━━━━━ Material provided ━━━━━

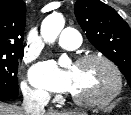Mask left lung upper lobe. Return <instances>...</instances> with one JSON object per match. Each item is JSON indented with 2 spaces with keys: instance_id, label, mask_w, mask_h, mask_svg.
Wrapping results in <instances>:
<instances>
[{
  "instance_id": "5c2ea615",
  "label": "left lung upper lobe",
  "mask_w": 131,
  "mask_h": 115,
  "mask_svg": "<svg viewBox=\"0 0 131 115\" xmlns=\"http://www.w3.org/2000/svg\"><path fill=\"white\" fill-rule=\"evenodd\" d=\"M74 13L91 44L119 67L131 86V30L128 24L100 0H77Z\"/></svg>"
}]
</instances>
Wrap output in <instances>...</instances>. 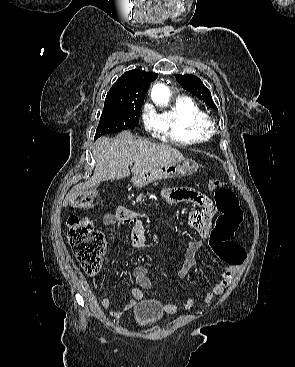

━━━━━

__Challenge__
Swap "indented" for "formatted" throughout the rows above and give all the rows again with no other changes. Leave the pictures out of your output.

__Output for this exercise__
Mask left lung upper lobe. Return <instances>...</instances> with one JSON object per match. Each item is JSON formatted with 2 spaces with keys: instance_id, label, mask_w, mask_h, mask_svg.
Wrapping results in <instances>:
<instances>
[{
  "instance_id": "5c2ea615",
  "label": "left lung upper lobe",
  "mask_w": 131,
  "mask_h": 115,
  "mask_svg": "<svg viewBox=\"0 0 131 115\" xmlns=\"http://www.w3.org/2000/svg\"><path fill=\"white\" fill-rule=\"evenodd\" d=\"M74 13L91 44L119 67L131 86V30L128 24L100 0H77Z\"/></svg>"
}]
</instances>
Wrap output in <instances>...</instances>. 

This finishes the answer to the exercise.